ALBUQUERQUE, N.M. – A 15-year-old boy remained in custody as detectives tried to piece together what led to the shooting of his parents and three of their children who were found dead in a New Mexico home.
The teenager was arrested on murder and other charges in connection with the shootings, which happened Saturday night at the home in a rural area southwest of downtown Albuquerque, said Lt. Sid Covington, a sheriff's spokesman, on Sunday.
Authorities identified the victims late Sunday as Greg Griego, 51, his wife Sara Griego, 40, and three of their children: a 9-year-old boy, Zephania Griego, and daughters Jael Griego, 5, and Angelina Griego, 2. The suspect was identified as Nehemiah Griego.
Authorities said Monday that Nehemiah Griego had never been in trouble with the law.
A records check also indicated the teen had never been involved with the juvenile justice system before being charged over the weekend killings.
Investigators say there was no history of any emergency calls to the home in the recent past.
Word of the shootings traveled quickly through the law enforcement community, and officials began offering their condolences for Greg Griego, a spiritual leader known for his work with firefighters and the 13 years he spent as a volunteer chaplain at the county jail.
"Chaplin Griego was a dedicated professional that passionately served his fellow man and the firefighters of this community," Fire Chief James Breen said in a statement. "His calming spirit and gentle nature will be greatly missed."
The killings come just three days after President Barack Obama presented a sweeping gun-control package that marks the most comprehensive effort to tighten gun laws in the U.S. in nearly two decades. Obama's package was triggered by last month's school shooting in Connecticut, where a gunman with a legally purchased high-powered rifle left 20 young children and six adults dead.

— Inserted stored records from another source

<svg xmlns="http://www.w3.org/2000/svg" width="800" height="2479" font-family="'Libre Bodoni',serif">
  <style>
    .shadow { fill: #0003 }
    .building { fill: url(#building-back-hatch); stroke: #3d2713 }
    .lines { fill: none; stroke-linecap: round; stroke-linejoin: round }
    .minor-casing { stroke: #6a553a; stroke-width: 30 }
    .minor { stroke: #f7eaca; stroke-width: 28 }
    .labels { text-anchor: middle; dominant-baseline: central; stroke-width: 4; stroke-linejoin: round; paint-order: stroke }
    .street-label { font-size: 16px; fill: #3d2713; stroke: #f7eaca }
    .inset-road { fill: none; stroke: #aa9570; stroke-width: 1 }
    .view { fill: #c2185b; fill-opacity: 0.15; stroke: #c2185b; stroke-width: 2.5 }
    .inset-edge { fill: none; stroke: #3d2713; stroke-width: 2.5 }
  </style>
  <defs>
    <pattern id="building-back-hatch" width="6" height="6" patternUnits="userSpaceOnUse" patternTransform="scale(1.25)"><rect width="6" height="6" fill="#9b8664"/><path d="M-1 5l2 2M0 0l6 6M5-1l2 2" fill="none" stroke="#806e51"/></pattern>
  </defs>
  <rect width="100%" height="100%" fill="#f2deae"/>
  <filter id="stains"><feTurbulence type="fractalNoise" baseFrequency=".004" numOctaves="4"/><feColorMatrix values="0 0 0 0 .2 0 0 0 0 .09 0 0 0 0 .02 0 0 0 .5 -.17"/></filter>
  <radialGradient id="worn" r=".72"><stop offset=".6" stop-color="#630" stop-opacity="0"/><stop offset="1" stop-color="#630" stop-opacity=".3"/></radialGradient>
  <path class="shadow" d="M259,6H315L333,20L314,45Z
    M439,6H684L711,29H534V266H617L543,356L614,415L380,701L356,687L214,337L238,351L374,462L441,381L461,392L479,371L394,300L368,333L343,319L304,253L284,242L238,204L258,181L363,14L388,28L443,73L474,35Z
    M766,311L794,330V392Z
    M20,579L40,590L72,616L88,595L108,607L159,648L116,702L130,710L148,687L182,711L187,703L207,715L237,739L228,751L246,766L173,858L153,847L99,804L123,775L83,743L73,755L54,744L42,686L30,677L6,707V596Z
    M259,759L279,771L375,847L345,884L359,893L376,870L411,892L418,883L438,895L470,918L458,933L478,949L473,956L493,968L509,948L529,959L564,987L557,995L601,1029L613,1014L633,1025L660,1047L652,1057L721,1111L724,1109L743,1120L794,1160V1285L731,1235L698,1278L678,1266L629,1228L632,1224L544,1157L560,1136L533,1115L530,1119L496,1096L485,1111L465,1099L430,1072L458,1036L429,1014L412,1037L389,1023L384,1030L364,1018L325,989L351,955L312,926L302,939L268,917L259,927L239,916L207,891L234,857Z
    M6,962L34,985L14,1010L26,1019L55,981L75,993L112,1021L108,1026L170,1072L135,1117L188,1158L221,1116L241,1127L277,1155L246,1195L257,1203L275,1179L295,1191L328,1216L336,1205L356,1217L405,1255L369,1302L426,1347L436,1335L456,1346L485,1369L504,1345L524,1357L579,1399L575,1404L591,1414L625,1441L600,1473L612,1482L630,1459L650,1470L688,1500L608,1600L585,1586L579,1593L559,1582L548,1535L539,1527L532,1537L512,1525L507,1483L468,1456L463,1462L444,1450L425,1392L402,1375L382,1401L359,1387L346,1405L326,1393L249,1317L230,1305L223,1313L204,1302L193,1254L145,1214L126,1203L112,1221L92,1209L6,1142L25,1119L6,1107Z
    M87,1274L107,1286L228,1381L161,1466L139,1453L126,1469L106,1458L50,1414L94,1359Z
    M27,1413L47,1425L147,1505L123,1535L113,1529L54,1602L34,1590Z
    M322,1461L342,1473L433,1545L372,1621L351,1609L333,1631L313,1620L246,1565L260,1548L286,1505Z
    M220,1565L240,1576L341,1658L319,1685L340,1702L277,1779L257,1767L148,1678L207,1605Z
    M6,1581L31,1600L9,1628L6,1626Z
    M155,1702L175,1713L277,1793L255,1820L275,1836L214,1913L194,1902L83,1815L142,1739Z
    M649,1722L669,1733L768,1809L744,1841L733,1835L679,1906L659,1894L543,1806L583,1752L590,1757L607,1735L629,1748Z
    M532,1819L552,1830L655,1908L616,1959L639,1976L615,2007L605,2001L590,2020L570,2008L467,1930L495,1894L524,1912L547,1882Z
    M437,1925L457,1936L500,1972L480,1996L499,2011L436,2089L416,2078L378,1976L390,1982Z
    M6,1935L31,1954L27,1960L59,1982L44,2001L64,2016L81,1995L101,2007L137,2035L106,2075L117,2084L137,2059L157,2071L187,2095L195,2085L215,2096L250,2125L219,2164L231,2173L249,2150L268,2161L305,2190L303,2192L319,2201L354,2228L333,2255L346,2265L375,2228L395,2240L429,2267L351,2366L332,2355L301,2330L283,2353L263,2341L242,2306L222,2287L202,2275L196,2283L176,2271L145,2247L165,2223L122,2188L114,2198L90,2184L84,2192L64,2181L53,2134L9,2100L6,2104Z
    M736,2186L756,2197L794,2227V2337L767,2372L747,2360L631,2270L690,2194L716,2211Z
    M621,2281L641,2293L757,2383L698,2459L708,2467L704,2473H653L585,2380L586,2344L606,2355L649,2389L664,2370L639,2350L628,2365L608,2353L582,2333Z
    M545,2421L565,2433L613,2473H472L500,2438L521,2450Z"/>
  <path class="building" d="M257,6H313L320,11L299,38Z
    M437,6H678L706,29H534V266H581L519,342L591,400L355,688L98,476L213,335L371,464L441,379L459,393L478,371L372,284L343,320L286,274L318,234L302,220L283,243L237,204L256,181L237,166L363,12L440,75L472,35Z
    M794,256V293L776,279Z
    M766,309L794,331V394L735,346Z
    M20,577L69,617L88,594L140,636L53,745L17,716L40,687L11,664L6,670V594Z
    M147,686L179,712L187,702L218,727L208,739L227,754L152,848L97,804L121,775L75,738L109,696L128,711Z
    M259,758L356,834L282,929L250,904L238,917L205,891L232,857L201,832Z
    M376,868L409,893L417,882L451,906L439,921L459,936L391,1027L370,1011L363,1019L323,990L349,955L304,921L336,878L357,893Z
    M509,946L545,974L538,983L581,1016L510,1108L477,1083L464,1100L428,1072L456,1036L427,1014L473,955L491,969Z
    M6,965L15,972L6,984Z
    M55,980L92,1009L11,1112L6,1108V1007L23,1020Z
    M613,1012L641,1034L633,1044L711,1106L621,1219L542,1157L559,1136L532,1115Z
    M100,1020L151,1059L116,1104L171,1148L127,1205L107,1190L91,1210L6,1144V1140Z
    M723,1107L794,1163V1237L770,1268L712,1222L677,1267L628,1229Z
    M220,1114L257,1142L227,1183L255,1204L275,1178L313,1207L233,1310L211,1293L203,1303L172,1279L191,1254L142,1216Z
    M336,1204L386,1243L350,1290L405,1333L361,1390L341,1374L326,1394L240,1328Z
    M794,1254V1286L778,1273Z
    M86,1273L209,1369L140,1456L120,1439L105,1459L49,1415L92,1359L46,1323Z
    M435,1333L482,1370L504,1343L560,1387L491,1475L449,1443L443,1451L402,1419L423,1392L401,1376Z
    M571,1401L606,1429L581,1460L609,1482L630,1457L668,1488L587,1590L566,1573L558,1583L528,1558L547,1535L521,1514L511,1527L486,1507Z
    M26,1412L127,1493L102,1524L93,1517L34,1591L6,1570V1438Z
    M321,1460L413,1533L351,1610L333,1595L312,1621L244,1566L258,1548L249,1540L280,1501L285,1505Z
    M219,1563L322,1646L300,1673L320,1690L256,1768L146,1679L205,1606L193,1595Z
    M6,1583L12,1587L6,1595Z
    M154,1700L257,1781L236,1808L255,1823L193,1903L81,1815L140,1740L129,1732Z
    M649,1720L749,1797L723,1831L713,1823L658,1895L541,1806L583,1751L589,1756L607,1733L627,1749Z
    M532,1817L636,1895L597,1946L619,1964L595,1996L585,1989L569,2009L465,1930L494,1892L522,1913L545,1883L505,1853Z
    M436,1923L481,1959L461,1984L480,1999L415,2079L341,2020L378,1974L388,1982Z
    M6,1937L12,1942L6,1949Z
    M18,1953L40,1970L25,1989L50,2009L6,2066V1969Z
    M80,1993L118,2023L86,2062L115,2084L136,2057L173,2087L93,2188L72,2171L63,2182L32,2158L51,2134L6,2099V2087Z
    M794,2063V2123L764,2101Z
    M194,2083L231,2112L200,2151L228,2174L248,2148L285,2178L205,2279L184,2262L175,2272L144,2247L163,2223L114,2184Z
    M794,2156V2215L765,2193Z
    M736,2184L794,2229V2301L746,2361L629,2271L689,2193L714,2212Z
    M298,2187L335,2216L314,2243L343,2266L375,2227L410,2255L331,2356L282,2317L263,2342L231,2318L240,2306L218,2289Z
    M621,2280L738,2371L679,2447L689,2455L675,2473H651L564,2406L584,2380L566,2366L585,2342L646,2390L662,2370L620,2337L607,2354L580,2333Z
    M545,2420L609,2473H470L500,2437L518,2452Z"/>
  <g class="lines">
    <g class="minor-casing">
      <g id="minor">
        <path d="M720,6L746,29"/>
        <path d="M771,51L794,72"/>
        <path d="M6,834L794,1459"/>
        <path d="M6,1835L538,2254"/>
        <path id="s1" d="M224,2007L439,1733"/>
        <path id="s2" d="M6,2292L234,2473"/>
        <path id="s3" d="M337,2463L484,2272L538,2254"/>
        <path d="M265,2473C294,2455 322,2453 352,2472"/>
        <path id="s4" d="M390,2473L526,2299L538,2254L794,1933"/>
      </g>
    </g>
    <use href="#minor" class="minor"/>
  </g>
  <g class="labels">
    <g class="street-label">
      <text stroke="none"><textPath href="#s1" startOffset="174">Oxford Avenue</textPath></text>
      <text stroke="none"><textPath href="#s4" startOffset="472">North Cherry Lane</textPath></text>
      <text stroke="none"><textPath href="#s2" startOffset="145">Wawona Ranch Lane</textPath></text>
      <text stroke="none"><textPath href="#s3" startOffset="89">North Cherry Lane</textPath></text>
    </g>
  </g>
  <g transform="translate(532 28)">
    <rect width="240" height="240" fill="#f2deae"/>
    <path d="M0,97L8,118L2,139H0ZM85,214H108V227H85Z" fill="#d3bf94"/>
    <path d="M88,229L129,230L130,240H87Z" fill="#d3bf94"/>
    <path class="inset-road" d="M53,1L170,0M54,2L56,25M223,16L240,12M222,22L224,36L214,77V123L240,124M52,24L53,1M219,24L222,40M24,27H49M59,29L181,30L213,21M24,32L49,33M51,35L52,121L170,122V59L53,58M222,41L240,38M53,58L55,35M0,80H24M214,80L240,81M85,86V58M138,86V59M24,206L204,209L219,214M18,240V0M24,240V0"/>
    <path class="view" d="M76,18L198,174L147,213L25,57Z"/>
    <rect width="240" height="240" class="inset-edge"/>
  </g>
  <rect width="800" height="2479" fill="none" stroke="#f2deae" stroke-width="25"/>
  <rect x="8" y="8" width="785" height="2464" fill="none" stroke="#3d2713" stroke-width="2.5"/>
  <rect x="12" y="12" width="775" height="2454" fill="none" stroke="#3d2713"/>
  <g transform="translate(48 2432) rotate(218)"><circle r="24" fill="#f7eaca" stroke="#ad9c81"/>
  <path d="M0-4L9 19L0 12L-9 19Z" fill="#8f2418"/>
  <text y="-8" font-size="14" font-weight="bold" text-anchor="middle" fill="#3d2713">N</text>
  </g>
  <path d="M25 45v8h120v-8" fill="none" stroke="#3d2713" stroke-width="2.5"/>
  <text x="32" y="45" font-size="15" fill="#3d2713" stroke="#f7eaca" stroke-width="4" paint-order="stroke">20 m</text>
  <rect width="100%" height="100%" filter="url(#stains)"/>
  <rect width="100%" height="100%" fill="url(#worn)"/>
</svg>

Jail Chief Ramon Rustin said Griego was instrumental in the creation of the Metropolitan Detention Center's chaplain program and worked to get inmates integrated back into the community.
Griego also was a former member of the pastoral staff at Calvary, a Christian church in Albuquerque. As part of his work there, he oversaw the Straight Street program for jail inmates.
Authorities said each victim suffered more than one gunshot wound, and several guns were found at the home, one of which was a semi-automatic military-style rifle. Investigators were trying to determine who owned the guns.
"Right now we're to the meticulous points of processing the scene and collecting physical evidence, and this is a vast scene with a lot of physical evidence," Covington said.
Authorities declined to release details of any conversation that the 15-year-old had with investigators, but they said he was the Griegos' son. The sheriff's office said he is charged with two counts of murder and three counts of child abuse resulting in death.
The sheriff's office said it wouldn't release any further information about the case until Sheriff Dan Houston holds a news conference Tuesday morning.
On Sunday, a police roadblock cut off public access to the narrow dirt road that leads to the home, which is surrounded by trees and an agricultural field on one side.
Neighbors said they saw the first police cars and ambulances arrive at the home Saturday night. The road was blocked and word of the shootings began to make its way through the neighborhood.
Peter Gomez, a 54-year-old carpenter who lives about 200 yards from the home, said he had seen the family -- a husband and wife and their four children -- pass by many times but didn't know them personally.
"It's a horrible thing," Gomez said. "You see all this stuff that happens all over the country, the shootings in the schools and theaters, and then it happens right here. It's sad."